The Chief Executive of Sport England has urged the sport and physical activity sector to remain focused on the "stubborn inequalities” that persist after latest survey findings showed an increase in participation amongst some less active groups.
Tim Hollingsworth said he was encouraged by the findings from the Active Lives Adult Survey for the 12 months up to November 2018, with more women, older adults, disabled people and those with long-term health conditions getting active.
Figures also show an increase of 133,200 in the number of disabled people and those with long-term health conditions classed as active – the first increase in this category since the 2012 Olympic and Paralympic Games – with gym sessions showing the biggest growth.
“Things are moving in the right direction, however, stubborn inequalities remain which show that sport and physical activity still isn’t appealing to everyone,” said the Sport England CEO.
Based on data gathered from, a total of 498,100 more people (aged 16+) are meeting the Chief Medical Officer’s guidelines of doing at least 150 minutes of moderate intensity physical activity a week compared to 12 months ago.
In addition to the increase in people classed as active, the number of inactive adults – those doing fewer than 30 minutes of physical activity a week – has reduced by 185,000. These figures mean that 62.6% of the adult population are now classed as active, with 25.1% now inactive.
The results, based on a sample of 180,000 members of the public, show specific increases in the number of active women, with a year-on-year increase of 286,000. This means the gender gap between the numbers of men and women who are physically active is continuing to narrow.
Retired people are also getting active, with retirees specifically leading to a decrease in the number of 55+ adults classed as inactive.
Despite these positive results the survey findings show that women from lower socio-economic groups and black and South Asian communities are still less likely to be active.
Furthermore, there was no change in the number of people from lower socio-economic groups who are getting active and they remain significantly less likely to be active than those from higher socio-economic groups.
Tim Hollingsworth added: “It isn’t right or fair that people on a low income, women and black and South Asian people are still less likely to be active.
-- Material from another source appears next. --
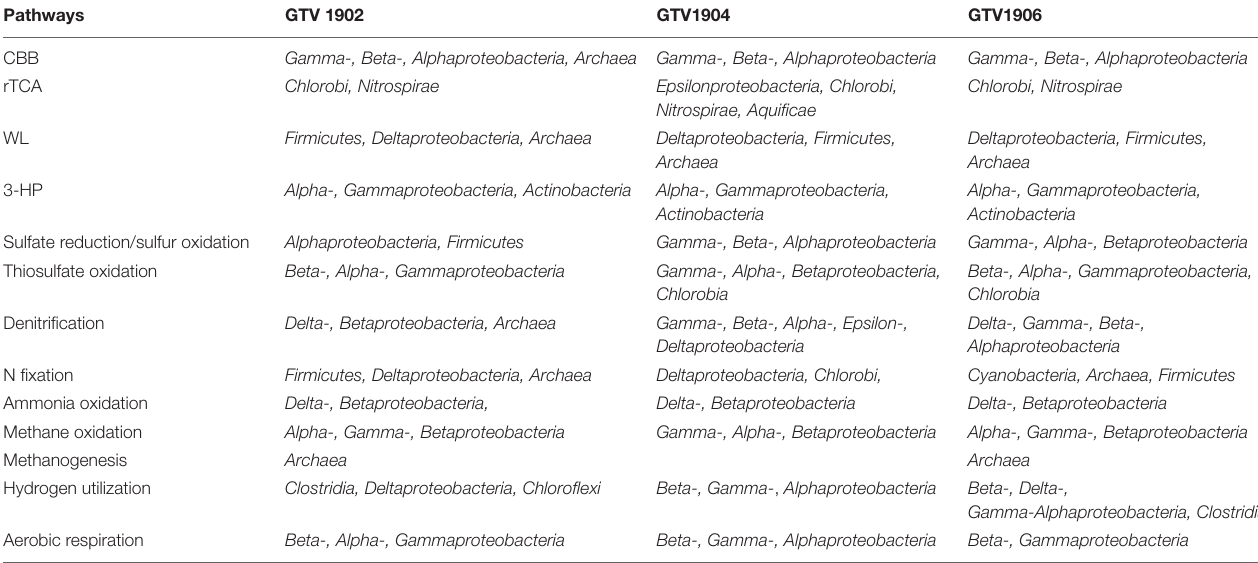
TABLE 2 | Assignment of metabolic roles to major taxonomic groups based on detection of key genes-coding proteins in the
We’re working hard to address that across all of our programmes, with a new stage of the This Girl Can campaign, Fit Got Real, just one example.
“We urge all sport and physical activity providers to think about the practical steps they can take to make their sports more welcoming and inclusive to all.”
Sports minister Mims Davies MP added: “There is still much more to do to tackle stubborn inequalities in participation. I want the sector to continue to innovate and make sure that everyone, no matter what background they are from, can get and stay active."